Отрывок:
На службе у бога войны. В прицеле черный крест — страница 55 из 71

Неожиданно на шоссе показалась колонна немцев, скорее всего, маршевый батальон из резерва. Шедший впереди капитан Бочковский передал комбригу Темнику: «На шоссе немцы, их много!» Тот спрашивает: «Что немцы предпринимают?» Капитан передает: «Остановились, готовятся к бою». Последовала команда: «Атаковать!»

Вскоре от маршевого батальона ничего не осталось, он был разгромлен в пух и прах. Оказалось, что не все солдаты имели оружие, командование собиралось довооружить батальон где-то по пути.

Когда наш дивизион подошел к месту боя, все уже было кончено. Я разыскал Бочковского, машина которого стояла чуть в стороне от шоссе. Капитан поздоровался со мной и сказал:

— Видишь, Петр Михайлович, до чего дожили немцы. Их стали бросать в бой почти без оружия.

— Не удивляйся, Володя, — ответил я, — вспомни начало войны. Вспомни, как наши солдаты бросались на противника, чтобы в бою добыть винтовку или автомат.

Пока я беседовал с танкистом, мой верный Санчо Панчес, ординарец Вася, постоянно следовавший за мной, решил что-нибудь «подтрофеить». На фронте среди солдат была мода — добывать часы и обмениваться ими не глядя.

Вот Полеводин и стал шарить среди убитых. Потянул за руку одного фрица, потом другого — нет часов. В кювете наткнулся на какого-то здоровенного детину — ну, у этого он уж наверняка разживется трофеем. Только взял его за рукав, как «труп» ожил, встал и поднял руки. Ординарец от неожиданности опешил, растерялся, потом, словно кузнечик, отскочил в сторону, дрожащими руками рванул с плеча автомат и дал по немцу очередь. Тот только покачнулся, но продолжал стоять. Вася шуганул еще две короткие очереди в это жирное тело, и только тогда немец упал.

После этого случая мой ординарец зарекся «барахолить», и если случалось бывать на поле боя, то трупы обходил десятой дорогой.

Надо отметить, что передовой отряд пленных не брал — их некуда было девать, да и возиться с ними не было времени. Их разоружали и передавали подошедшим пехотным частям.

Записи из источника данных:
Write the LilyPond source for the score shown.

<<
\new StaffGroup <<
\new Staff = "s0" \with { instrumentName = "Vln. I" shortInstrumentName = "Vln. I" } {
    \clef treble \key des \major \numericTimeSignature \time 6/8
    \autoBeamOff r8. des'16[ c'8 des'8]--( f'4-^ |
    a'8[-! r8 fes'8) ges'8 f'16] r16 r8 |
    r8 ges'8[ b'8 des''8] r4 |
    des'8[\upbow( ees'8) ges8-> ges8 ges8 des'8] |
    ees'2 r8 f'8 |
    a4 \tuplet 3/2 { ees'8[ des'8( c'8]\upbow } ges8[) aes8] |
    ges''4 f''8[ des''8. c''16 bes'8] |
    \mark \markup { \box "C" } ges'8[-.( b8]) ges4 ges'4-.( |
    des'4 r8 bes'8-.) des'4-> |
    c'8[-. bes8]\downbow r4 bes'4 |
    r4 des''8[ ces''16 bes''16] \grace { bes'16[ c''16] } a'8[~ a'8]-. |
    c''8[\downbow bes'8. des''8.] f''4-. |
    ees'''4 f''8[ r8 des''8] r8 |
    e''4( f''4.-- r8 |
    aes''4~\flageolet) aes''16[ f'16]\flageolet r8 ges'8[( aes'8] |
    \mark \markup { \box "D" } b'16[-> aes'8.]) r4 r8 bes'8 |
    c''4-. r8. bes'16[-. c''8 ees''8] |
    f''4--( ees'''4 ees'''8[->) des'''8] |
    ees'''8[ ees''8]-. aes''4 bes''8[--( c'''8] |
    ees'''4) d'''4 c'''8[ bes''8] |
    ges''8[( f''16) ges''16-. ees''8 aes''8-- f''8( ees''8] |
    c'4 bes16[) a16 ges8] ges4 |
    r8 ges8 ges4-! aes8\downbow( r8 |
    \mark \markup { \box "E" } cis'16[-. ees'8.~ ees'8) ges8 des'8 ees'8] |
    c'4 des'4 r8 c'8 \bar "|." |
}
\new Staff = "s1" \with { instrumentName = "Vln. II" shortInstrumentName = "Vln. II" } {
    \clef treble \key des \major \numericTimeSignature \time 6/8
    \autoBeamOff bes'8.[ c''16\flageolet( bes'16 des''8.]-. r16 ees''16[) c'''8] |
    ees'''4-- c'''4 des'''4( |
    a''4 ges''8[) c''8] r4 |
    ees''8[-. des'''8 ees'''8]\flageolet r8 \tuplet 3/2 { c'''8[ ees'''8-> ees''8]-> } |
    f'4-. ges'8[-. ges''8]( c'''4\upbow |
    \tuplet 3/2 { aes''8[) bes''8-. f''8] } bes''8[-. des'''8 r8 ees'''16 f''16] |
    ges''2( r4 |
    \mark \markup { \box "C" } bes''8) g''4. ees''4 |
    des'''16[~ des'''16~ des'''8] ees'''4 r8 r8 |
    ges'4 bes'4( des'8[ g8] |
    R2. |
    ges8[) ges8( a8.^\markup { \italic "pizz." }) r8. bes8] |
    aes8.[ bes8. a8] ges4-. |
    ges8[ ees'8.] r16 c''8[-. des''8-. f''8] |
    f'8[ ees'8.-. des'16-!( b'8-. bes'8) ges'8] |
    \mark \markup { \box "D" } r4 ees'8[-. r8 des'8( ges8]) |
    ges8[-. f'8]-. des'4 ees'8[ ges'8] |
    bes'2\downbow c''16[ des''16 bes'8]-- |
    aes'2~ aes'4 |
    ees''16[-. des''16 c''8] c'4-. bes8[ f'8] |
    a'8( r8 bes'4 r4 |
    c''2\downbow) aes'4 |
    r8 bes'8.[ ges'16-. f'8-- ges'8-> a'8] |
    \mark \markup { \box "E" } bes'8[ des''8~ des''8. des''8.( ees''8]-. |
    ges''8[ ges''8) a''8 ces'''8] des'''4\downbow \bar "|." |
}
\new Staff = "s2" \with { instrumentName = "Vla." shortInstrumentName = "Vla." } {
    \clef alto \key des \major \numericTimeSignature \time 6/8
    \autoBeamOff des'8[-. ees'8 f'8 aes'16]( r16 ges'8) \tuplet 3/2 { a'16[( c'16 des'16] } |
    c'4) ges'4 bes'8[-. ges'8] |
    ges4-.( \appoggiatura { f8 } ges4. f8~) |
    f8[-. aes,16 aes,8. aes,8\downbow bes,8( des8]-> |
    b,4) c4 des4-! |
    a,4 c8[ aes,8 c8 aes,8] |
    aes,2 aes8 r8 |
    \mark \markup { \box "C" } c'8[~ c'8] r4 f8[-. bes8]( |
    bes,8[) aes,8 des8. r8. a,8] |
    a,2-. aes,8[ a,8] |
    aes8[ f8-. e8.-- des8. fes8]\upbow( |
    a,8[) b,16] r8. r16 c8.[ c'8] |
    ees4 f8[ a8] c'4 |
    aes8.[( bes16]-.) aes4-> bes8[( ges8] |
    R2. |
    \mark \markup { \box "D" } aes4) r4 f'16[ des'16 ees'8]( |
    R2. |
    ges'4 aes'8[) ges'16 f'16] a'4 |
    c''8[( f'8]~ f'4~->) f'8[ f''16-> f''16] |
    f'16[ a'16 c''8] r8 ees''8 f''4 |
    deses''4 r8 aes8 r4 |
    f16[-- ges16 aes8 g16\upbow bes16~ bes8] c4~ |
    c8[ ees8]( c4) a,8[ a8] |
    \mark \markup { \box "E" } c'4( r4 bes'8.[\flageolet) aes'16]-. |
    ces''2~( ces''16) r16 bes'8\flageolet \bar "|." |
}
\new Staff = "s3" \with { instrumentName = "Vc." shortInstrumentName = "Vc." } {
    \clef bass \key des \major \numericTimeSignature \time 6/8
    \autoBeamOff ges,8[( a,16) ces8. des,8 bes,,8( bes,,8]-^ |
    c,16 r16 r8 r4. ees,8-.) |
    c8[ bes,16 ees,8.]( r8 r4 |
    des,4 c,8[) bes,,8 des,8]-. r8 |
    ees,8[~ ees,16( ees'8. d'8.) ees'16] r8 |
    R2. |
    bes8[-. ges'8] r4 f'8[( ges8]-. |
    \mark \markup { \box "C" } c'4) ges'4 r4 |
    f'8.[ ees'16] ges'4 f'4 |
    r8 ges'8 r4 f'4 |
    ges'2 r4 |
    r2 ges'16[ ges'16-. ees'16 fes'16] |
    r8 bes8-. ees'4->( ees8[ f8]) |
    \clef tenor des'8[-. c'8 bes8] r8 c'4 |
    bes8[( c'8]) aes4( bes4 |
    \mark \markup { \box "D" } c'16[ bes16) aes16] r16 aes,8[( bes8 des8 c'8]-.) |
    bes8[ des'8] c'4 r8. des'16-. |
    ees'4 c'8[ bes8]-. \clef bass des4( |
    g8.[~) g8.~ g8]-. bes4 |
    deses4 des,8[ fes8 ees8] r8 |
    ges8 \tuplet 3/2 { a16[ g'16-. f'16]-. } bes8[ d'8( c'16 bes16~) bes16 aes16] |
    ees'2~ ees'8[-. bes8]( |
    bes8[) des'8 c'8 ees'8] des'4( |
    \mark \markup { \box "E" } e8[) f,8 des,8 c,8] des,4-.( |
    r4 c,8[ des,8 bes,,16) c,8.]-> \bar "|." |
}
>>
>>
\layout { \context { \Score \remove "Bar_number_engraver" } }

Краткое задание:
Ответьте по отрывку на следующие вопросы:
(а) Какими словами капитан Бочковский впервые доложил комбригу Темнику о немцах на шоссе?
(б) Как командование собиралось поступить с теми солдатами маршевого батальона, у которых не было оружия?
(в) Что передовой отряд делал с пленными?
Записи представляют собой отдельный материал и с отрывком не связаны.

Образец ответа:
(а) «На шоссе немцы, их много!»
(б) Командование собиралось довооружить батальон где-то по пути.
(в) Пленных разоружали и передавали подошедшим пехотным частям.